President Trump says black people 'will not be able' to vote for Joe Biden because of support for 1994 crime bill

'...has Sleepy Joe apologized? No!'

President Donald Trump said Monday that former Vice President and former senator Joe Biden's support for a 1994 crime bill that created the "three strikes" rule would hurt him with black voters, according to the New York Daily News.

President Trump in the same series of tweets, criticized Biden's support for the tough-on-crime law while touting his own role in advancing bipartisan criminal justice reform that aimed to curb over-incarceration.

"Super Predator was the term associated with the 1994 Crime Bill that Sleepy Joe Biden was so heavily involved in passing," President Trump wrote. "That was a dark period in American History, but has Sleepy Joe apologized? No!"

"Anyone associated with the 1994 Crime Bill will not have a chance of being elected," the president said in a tweet a little over an hour later. "In particular, African Americans will not be able to vote for you. I, on the other hand, was responsible for Criminal Justice Reform, which had tremendous support, & helped fix the bad 1994 bill!"

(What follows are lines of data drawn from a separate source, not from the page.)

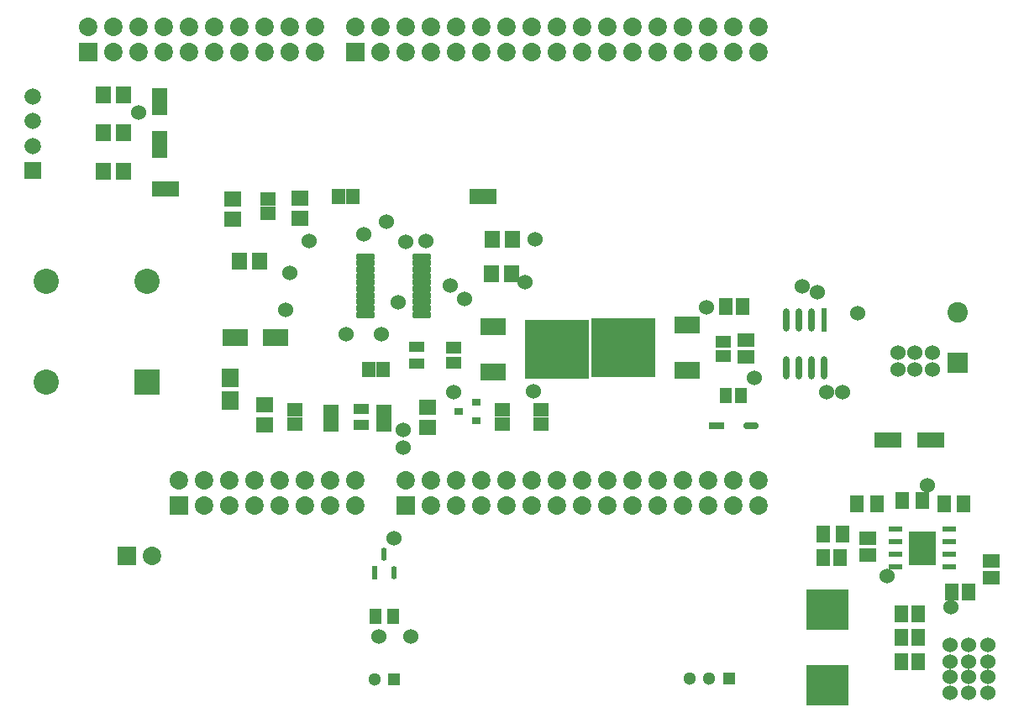
<source format=gts>
G04*
G04 #@! TF.GenerationSoftware,Altium Limited,Altium Designer,25.1.2 (22)*
G04*
G04 Layer_Color=8388736*
%FSLAX25Y25*%
%MOIN*%
G70*
G04*
G04 #@! TF.SameCoordinates,A459EDE3-80A4-426C-A58C-906856A2545A*
G04*
G04*
G04 #@! TF.FilePolarity,Negative*
G04*
G01*
G75*
%ADD16R,0.03827X0.03158*%
%ADD21R,0.06132X0.02923*%
G04:AMPARAMS|DCode=22|XSize=61.32mil|YSize=29.23mil|CornerRadius=14.62mil|HoleSize=0mil|Usage=FLASHONLY|Rotation=0.000|XOffset=0mil|YOffset=0mil|HoleType=Round|Shape=RoundedRectangle|*
%AMROUNDEDRECTD22*
21,1,0.06132,0.00000,0,0,0.0*
21,1,0.03209,0.02923,0,0,0.0*
1,1,0.02923,0.01604,0.00000*
1,1,0.02923,-0.01604,0.00000*
1,1,0.02923,-0.01604,0.00000*
1,1,0.02923,0.01604,0.00000*
%
%ADD22ROUNDEDRECTD22*%
%ADD24R,0.05600X0.02200*%
%ADD31R,0.09843X0.06693*%
G04:AMPARAMS|DCode=34|XSize=93.59mil|YSize=24.49mil|CornerRadius=12.25mil|HoleSize=0mil|Usage=FLASHONLY|Rotation=270.000|XOffset=0mil|YOffset=0mil|HoleType=Round|Shape=RoundedRectangle|*
%AMROUNDEDRECTD34*
21,1,0.09359,0.00000,0,0,270.0*
21,1,0.06909,0.02449,0,0,270.0*
1,1,0.02449,0.00000,-0.03455*
1,1,0.02449,0.00000,0.03455*
1,1,0.02449,0.00000,0.03455*
1,1,0.02449,0.00000,-0.03455*
%
%ADD34ROUNDEDRECTD34*%
%ADD35R,0.02449X0.09359*%
G04:AMPARAMS|DCode=36|XSize=53.36mil|YSize=22.14mil|CornerRadius=11.07mil|HoleSize=0mil|Usage=FLASHONLY|Rotation=90.000|XOffset=0mil|YOffset=0mil|HoleType=Round|Shape=RoundedRectangle|*
%AMROUNDEDRECTD36*
21,1,0.05336,0.00000,0,0,90.0*
21,1,0.03121,0.02214,0,0,90.0*
1,1,0.02214,0.00000,0.01561*
1,1,0.02214,0.00000,-0.01561*
1,1,0.02214,0.00000,-0.01561*
1,1,0.02214,0.00000,0.01561*
%
%ADD36ROUNDEDRECTD36*%
%ADD37R,0.02214X0.05336*%
%ADD39R,0.11024X0.06299*%
%ADD40R,0.07126X0.05945*%
%ADD41R,0.06732X0.07323*%
%ADD42R,0.06339X0.05354*%
%ADD43R,0.06339X0.04370*%
%ADD44R,0.06339X0.04961*%
%ADD45R,0.10700X0.13200*%
%ADD46R,0.05748X0.06732*%
%ADD47R,0.05748X0.06535*%
%ADD48R,0.04961X0.06339*%
%ADD49R,0.25354X0.23425*%
%ADD50R,0.10039X0.06535*%
%ADD51R,0.05945X0.07126*%
%ADD52R,0.05354X0.06339*%
G04:AMPARAMS|DCode=53|XSize=72.05mil|YSize=26.38mil|CornerRadius=7.14mil|HoleSize=0mil|Usage=FLASHONLY|Rotation=180.000|XOffset=0mil|YOffset=0mil|HoleType=Round|Shape=RoundedRectangle|*
%AMROUNDEDRECTD53*
21,1,0.07205,0.01211,0,0,180.0*
21,1,0.05778,0.02638,0,0,180.0*
1,1,0.01427,-0.02889,0.00605*
1,1,0.01427,0.02889,0.00605*
1,1,0.01427,0.02889,-0.00605*
1,1,0.01427,-0.02889,-0.00605*
%
%ADD53ROUNDEDRECTD53*%
%ADD54R,0.16772X0.16181*%
%ADD55R,0.06535X0.05748*%
%ADD56C,0.08110*%
%ADD57R,0.08110X0.08110*%
%ADD58R,0.07323X0.07323*%
%ADD59C,0.07323*%
%ADD60R,0.10000X0.10000*%
%ADD61C,0.10000*%
%ADD62C,0.06535*%
%ADD63R,0.06535X0.06535*%
%ADD64C,0.05118*%
%ADD65R,0.05118X0.05118*%
%ADD66C,0.06024*%
D16*
X185911Y114496D02*
D03*
Y121977D02*
D03*
X178943Y118236D02*
D03*
D21*
X281500Y112500D02*
D03*
D22*
X294889D02*
D03*
D24*
X373600Y56524D02*
D03*
Y61524D02*
D03*
Y66524D02*
D03*
Y71524D02*
D03*
X352400D02*
D03*
Y66524D02*
D03*
Y61524D02*
D03*
Y56524D02*
D03*
D31*
X106248Y147500D02*
D03*
X90500D02*
D03*
D34*
X324000Y135482D02*
D03*
X319000D02*
D03*
X314000D02*
D03*
X309000D02*
D03*
Y154518D02*
D03*
X314000D02*
D03*
X319000D02*
D03*
D35*
X324000D02*
D03*
D36*
X149500Y61644D02*
D03*
X153240Y54356D02*
D03*
D37*
X145760D02*
D03*
D39*
X349535Y107000D02*
D03*
X366465D02*
D03*
D40*
X166609Y111854D02*
D03*
Y119925D02*
D03*
X116000Y203035D02*
D03*
Y194965D02*
D03*
X89500Y194429D02*
D03*
Y202500D02*
D03*
X102000Y121035D02*
D03*
Y112965D02*
D03*
D41*
X88500Y131500D02*
D03*
Y122445D02*
D03*
D42*
X103500Y202500D02*
D03*
Y196988D02*
D03*
X60500Y221488D02*
D03*
Y227000D02*
D03*
X196372Y113232D02*
D03*
Y118744D02*
D03*
X114067Y113232D02*
D03*
Y118744D02*
D03*
X211833Y113232D02*
D03*
Y118744D02*
D03*
X128500Y112744D02*
D03*
Y118256D02*
D03*
X149500Y118256D02*
D03*
Y112744D02*
D03*
X60500Y244012D02*
D03*
Y238500D02*
D03*
D43*
X140500Y119248D02*
D03*
Y112752D02*
D03*
X162500Y137252D02*
D03*
Y143748D02*
D03*
D44*
X283913Y140043D02*
D03*
Y145949D02*
D03*
X177000Y143453D02*
D03*
Y137547D02*
D03*
D45*
X363000Y64024D02*
D03*
D46*
X355063Y83000D02*
D03*
X362937D02*
D03*
X344937Y81524D02*
D03*
X337063D02*
D03*
X371563D02*
D03*
X379437D02*
D03*
X331500Y69524D02*
D03*
X323626D02*
D03*
D47*
X291846Y160000D02*
D03*
X285154D02*
D03*
X361346Y38024D02*
D03*
X354654D02*
D03*
X361346Y19024D02*
D03*
X354654D02*
D03*
X361346Y28524D02*
D03*
X354654D02*
D03*
X330346Y60151D02*
D03*
X323654D02*
D03*
X374654Y46524D02*
D03*
X381346D02*
D03*
D48*
X290906Y124500D02*
D03*
X285000D02*
D03*
X153043Y37000D02*
D03*
X145957D02*
D03*
D49*
X244500Y143500D02*
D03*
X218000Y143000D02*
D03*
D50*
X269835Y134504D02*
D03*
Y152496D02*
D03*
X192665Y134004D02*
D03*
Y151996D02*
D03*
D51*
X192465Y186500D02*
D03*
X200535D02*
D03*
X191965Y173000D02*
D03*
X200035D02*
D03*
X91965Y178000D02*
D03*
X100035D02*
D03*
X46000Y213500D02*
D03*
X37929D02*
D03*
X46000Y229000D02*
D03*
X37929D02*
D03*
X46000Y244000D02*
D03*
X37929D02*
D03*
D52*
X186000Y203500D02*
D03*
X191512D02*
D03*
X137000D02*
D03*
X131488D02*
D03*
X59988Y206500D02*
D03*
X65500D02*
D03*
X143500Y135000D02*
D03*
X149012D02*
D03*
D53*
X141902Y156646D02*
D03*
Y159205D02*
D03*
Y161764D02*
D03*
Y164323D02*
D03*
Y166882D02*
D03*
Y169441D02*
D03*
Y172000D02*
D03*
Y174559D02*
D03*
Y177118D02*
D03*
Y179677D02*
D03*
X164500D02*
D03*
Y177118D02*
D03*
Y174559D02*
D03*
Y172000D02*
D03*
Y169441D02*
D03*
Y166882D02*
D03*
Y164323D02*
D03*
Y161764D02*
D03*
Y159205D02*
D03*
Y156646D02*
D03*
D54*
X325500Y9465D02*
D03*
Y39583D02*
D03*
D55*
X341500Y61177D02*
D03*
Y67870D02*
D03*
X390500Y52177D02*
D03*
Y58870D02*
D03*
X293000Y146500D02*
D03*
Y139807D02*
D03*
D56*
X377000Y157500D02*
D03*
D57*
Y137500D02*
D03*
D58*
X68000Y81000D02*
D03*
X158000D02*
D03*
X32000Y261000D02*
D03*
X138000D02*
D03*
X47500Y61000D02*
D03*
D59*
X78000Y81000D02*
D03*
X88000D02*
D03*
X98000D02*
D03*
X108000D02*
D03*
X118000D02*
D03*
X128000D02*
D03*
X138000D02*
D03*
X68000Y91000D02*
D03*
X78000D02*
D03*
X88000D02*
D03*
X98000D02*
D03*
X108000D02*
D03*
X118000D02*
D03*
X128000D02*
D03*
X138000D02*
D03*
X248000D02*
D03*
X298000D02*
D03*
X288000Y81000D02*
D03*
X298000D02*
D03*
X288000Y91000D02*
D03*
X278000D02*
D03*
X268000D02*
D03*
X258000D02*
D03*
X238000D02*
D03*
X228000D02*
D03*
X218000D02*
D03*
X208000D02*
D03*
X198000D02*
D03*
X188000D02*
D03*
X178000D02*
D03*
X168000D02*
D03*
X158000D02*
D03*
X278000Y81000D02*
D03*
X268000D02*
D03*
X258000D02*
D03*
X248000D02*
D03*
X238000D02*
D03*
X228000D02*
D03*
X218000D02*
D03*
X208000D02*
D03*
X198000D02*
D03*
X188000D02*
D03*
X178000D02*
D03*
X168000D02*
D03*
X122000Y271000D02*
D03*
X112000D02*
D03*
X102000D02*
D03*
X92000D02*
D03*
X82000D02*
D03*
X72000D02*
D03*
X62000D02*
D03*
X52000D02*
D03*
X42000D02*
D03*
X122000Y261000D02*
D03*
X112000D02*
D03*
X102000D02*
D03*
X92000D02*
D03*
X82000D02*
D03*
X72000D02*
D03*
X62000D02*
D03*
X52000D02*
D03*
X42000D02*
D03*
X32000Y271000D02*
D03*
X298000D02*
D03*
X288000D02*
D03*
X278000D02*
D03*
X268000D02*
D03*
X258000D02*
D03*
X248000D02*
D03*
X238000D02*
D03*
X228000D02*
D03*
X218000D02*
D03*
X208000D02*
D03*
X198000D02*
D03*
X188000D02*
D03*
X178000D02*
D03*
X168000D02*
D03*
X158000D02*
D03*
X148000D02*
D03*
X138000D02*
D03*
X298000Y261000D02*
D03*
X288000D02*
D03*
X278000D02*
D03*
X268000D02*
D03*
X258000D02*
D03*
X248000D02*
D03*
X238000D02*
D03*
X228000D02*
D03*
X218000D02*
D03*
X208000D02*
D03*
X198000D02*
D03*
X188000D02*
D03*
X178000D02*
D03*
X168000D02*
D03*
X158000D02*
D03*
X148000D02*
D03*
X57500Y61000D02*
D03*
D60*
X55500Y130000D02*
D03*
D61*
X15500D02*
D03*
X55500Y170000D02*
D03*
X15500D02*
D03*
D62*
X10000Y243343D02*
D03*
Y233500D02*
D03*
Y223657D02*
D03*
D63*
Y213815D02*
D03*
D64*
X145626Y12000D02*
D03*
X270626Y12138D02*
D03*
X278500D02*
D03*
D65*
X153500Y12000D02*
D03*
X286374Y12138D02*
D03*
D66*
X374500Y40500D02*
D03*
X349000Y53000D02*
D03*
X176943Y126000D02*
D03*
X158000Y185500D02*
D03*
X150500Y193500D02*
D03*
X157000Y104000D02*
D03*
Y111000D02*
D03*
X134500Y149000D02*
D03*
X296500Y131500D02*
D03*
X277500Y159500D02*
D03*
X52000Y237000D02*
D03*
X155000Y161500D02*
D03*
X148500Y149000D02*
D03*
X166000Y186000D02*
D03*
X153500Y68000D02*
D03*
X160000Y29000D02*
D03*
X147500D02*
D03*
X365000Y89000D02*
D03*
X374000Y25500D02*
D03*
X389000D02*
D03*
X381500D02*
D03*
X389000Y6500D02*
D03*
X381500D02*
D03*
X374000D02*
D03*
X389000Y13000D02*
D03*
X381500D02*
D03*
X374000D02*
D03*
X389000Y19000D02*
D03*
X381500D02*
D03*
X374000D02*
D03*
X353500Y135000D02*
D03*
Y141500D02*
D03*
X360000Y135000D02*
D03*
Y141500D02*
D03*
X367000Y135000D02*
D03*
Y141500D02*
D03*
X331500Y126000D02*
D03*
X325000D02*
D03*
X321500Y165500D02*
D03*
X315500Y168000D02*
D03*
X141500Y188500D02*
D03*
X111900Y173200D02*
D03*
X208600Y126200D02*
D03*
X110223Y158623D02*
D03*
X119600Y186000D02*
D03*
X337500Y157200D02*
D03*
X175600Y168300D02*
D03*
X209300Y186500D02*
D03*
X181300Y162800D02*
D03*
X205300Y169400D02*
D03*
M02*

</source>
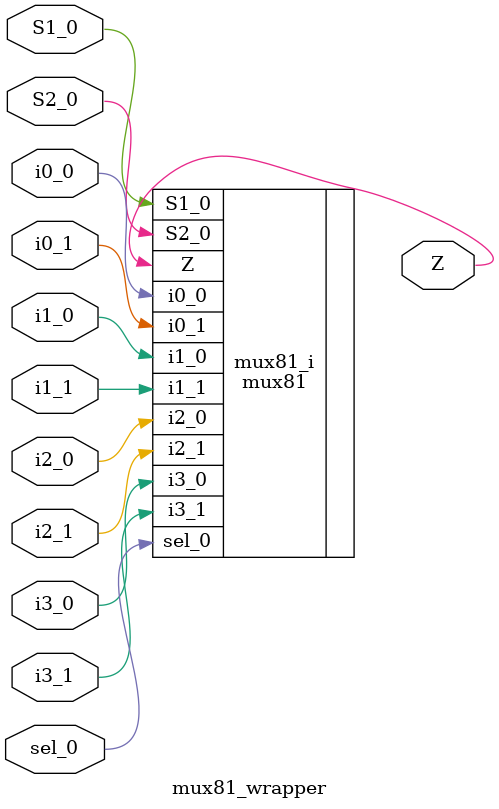
<source format=v>
`timescale 1 ps / 1 ps

module mux81_wrapper
   (S1_0,
    S2_0,
    Z,
    i0_0,
    i0_1,
    i1_0,
    i1_1,
    i2_0,
    i2_1,
    i3_0,
    i3_1,
    sel_0);
  input S1_0;
  input S2_0;
  output Z;
  input i0_0;
  input i0_1;
  input i1_0;
  input i1_1;
  input i2_0;
  input i2_1;
  input i3_0;
  input i3_1;
  input sel_0;

  wire S1_0;
  wire S2_0;
  wire Z;
  wire i0_0;
  wire i0_1;
  wire i1_0;
  wire i1_1;
  wire i2_0;
  wire i2_1;
  wire i3_0;
  wire i3_1;
  wire sel_0;

  mux81 mux81_i
       (.S1_0(S1_0),
        .S2_0(S2_0),
        .Z(Z),
        .i0_0(i0_0),
        .i0_1(i0_1),
        .i1_0(i1_0),
        .i1_1(i1_1),
        .i2_0(i2_0),
        .i2_1(i2_1),
        .i3_0(i3_0),
        .i3_1(i3_1),
        .sel_0(sel_0));
endmodule

</source>
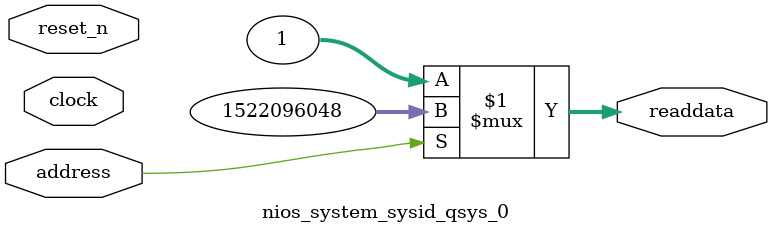
<source format=v>



// synthesis translate_off
`timescale 1ns / 1ps
// synthesis translate_on

// turn off superfluous verilog processor warnings 
// altera message_level Level1 
// altera message_off 10034 10035 10036 10037 10230 10240 10030 

module nios_system_sysid_qsys_0 (
               // inputs:
                address,
                clock,
                reset_n,

               // outputs:
                readdata
             )
;

  output  [ 31: 0] readdata;
  input            address;
  input            clock;
  input            reset_n;

  wire    [ 31: 0] readdata;
  //control_slave, which is an e_avalon_slave
  assign readdata = address ? 1522096048 : 1;

endmodule



</source>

The president is referring to the 1994 Violent Crime Control and Law Enforcement Act, signed by former President Bill Clinton. The most well-known result of the law was a policy of "mandatory life imprisonment without possibility of parole for Federal offenders with three or more convictions for serious violent felonies or drug trafficking crimes."

The law also included funding for border control and illegal immigrant deportations, as well as "enhanced penalties for failure to depart the United States after a deportation order or reentry after deportation."

Biden, as ranking minority member and eventually chairman of the Senate Judiciary Committee, contributed significantly to efforts to establish mandatory minimums for drug offenses and to curb violent crime. His role in the effort has been well-documented in recent years as a potential obstacle to his presidential ambitions.

A spokesman for Biden in 2015 claimed the then-vice president had actually opposed the three strikes aspect of the 1994 law, supposedly fearing unintended consequences.

Biden has not yet responded to the president's tweets.